Marion menggigit pipi dalamnya, menahan kegemasan laki-laki manis di sebelahnya itu, hingga tiba-tiba suara deheman yang lumayan keras membuyarkan acara menahan gemasnya.
“Ekhem!” Sergius ternyata yang berdehem di ambang pintu, “Kata gue sih cepet nikahin aja. Sayang banget gemes gitu gak cepet-cepet digatekeep,” lanjut Sergius, lelaki berdimple itu tersenyum menggoda menatap dua anak adam yang tengah terkejut juga malu karena aksinya tadi ternyata dilihat orang lain.
“Soon, tunggu undangan aja sih,” itu Marion jelas yang menjawab. Membuat Wistara yang sedari tadi menahan malu kini semakin malu hingga wajahnya memerah sebab ucapan Marion, Wistara tenggelamkan wajahnya di meja, menutupinya dengan tablet miliknya.
“Huhu apasih si Bapak, berhenti bikin aku jantungan bisa gak!!” ini suara hati Wistara menjerit dengan kesal; affectionately.
“Waduh, oke deh gue tunggu,” begitu balasan Sergius, lalu ia kembali keluar dan mempersilahkan para peserta rapat hari ini untuk memasuki ruangan dan segera memulai meeting pagi itu.

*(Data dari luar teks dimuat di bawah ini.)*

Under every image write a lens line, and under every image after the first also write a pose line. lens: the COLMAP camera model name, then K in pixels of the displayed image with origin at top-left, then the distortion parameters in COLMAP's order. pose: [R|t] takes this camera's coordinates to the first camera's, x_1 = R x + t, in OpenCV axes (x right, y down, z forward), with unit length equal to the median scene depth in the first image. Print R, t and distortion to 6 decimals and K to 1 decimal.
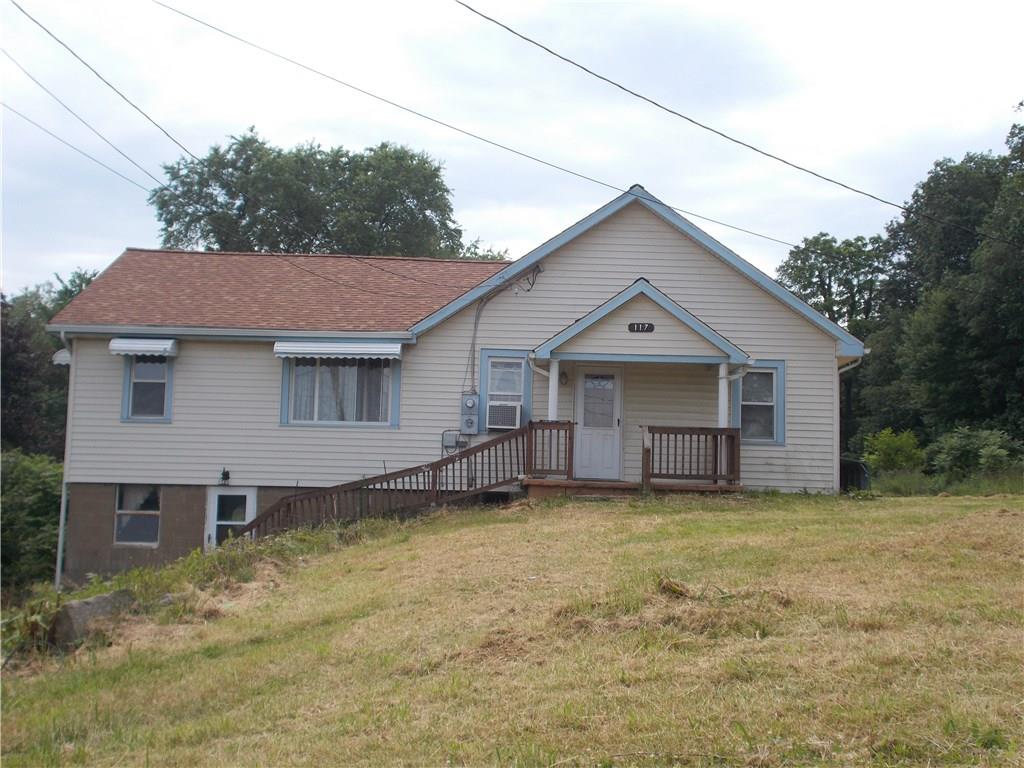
lens RADIAL K [[1322.8, 0, 512.8], [0, 1322.8, 387.1], [0, 0, 1]] dist [0.116981, 0.000000]
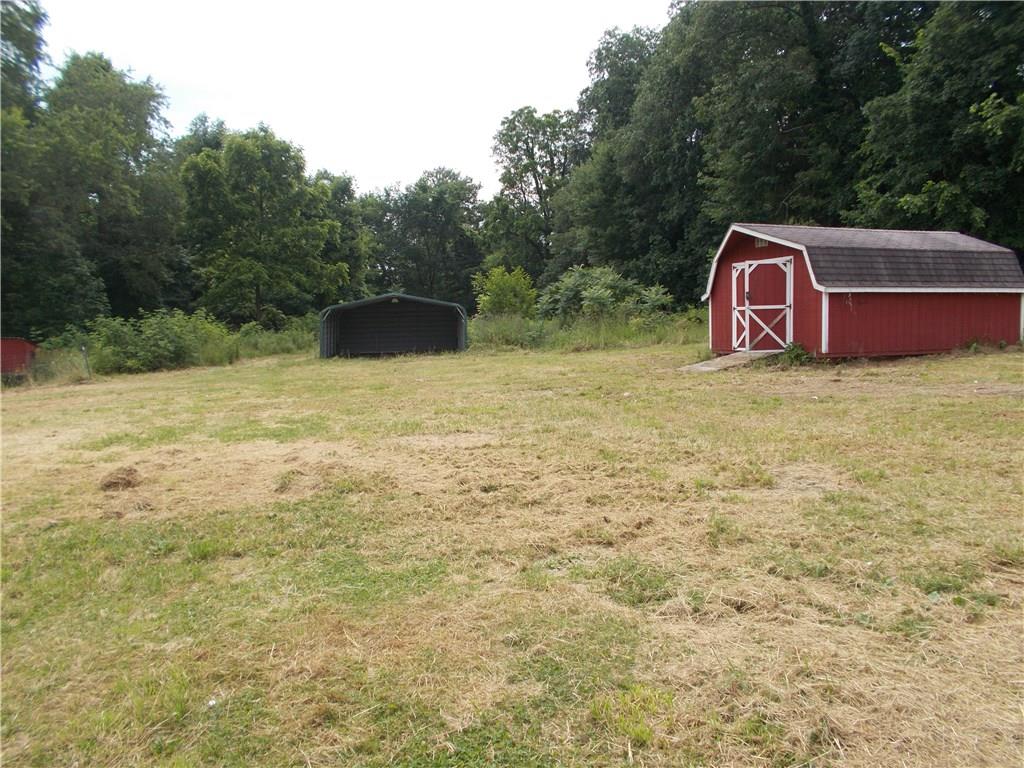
lens RADIAL K [[767.4, 0, 511.8], [0, 767.4, 382.2], [0, 0, 1]] dist [-0.025276, 0.005846]
pose [[0.992749, -0.016298, 0.119099, 0.165240], [-0.004780, 0.984631, 0.174584, 0.012771], [-0.120114, -0.173887, 0.977413, 0.351221]]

“Jangan pacaran waktu meeting,” bisik Sergius yang berdiri di tengah-tengah antara Wistara dan Marion, lagi-lagi membuat Wistara malu dan hanya mengangguk kikuk.
“Berhenti ngisengin gue, Sergius!” Marion memberikan lirikan tajam yang hanya diberikan senyuman mengejek oleh Sergius sebagai balasan.
Dan meeting pagi itu berjalan dengan lancar sebab semua aktif untuk memberikan usulan agar acara pembukaan cabang nantinya sukses, pun harapannya tidak ada kendala hingga akhir acara.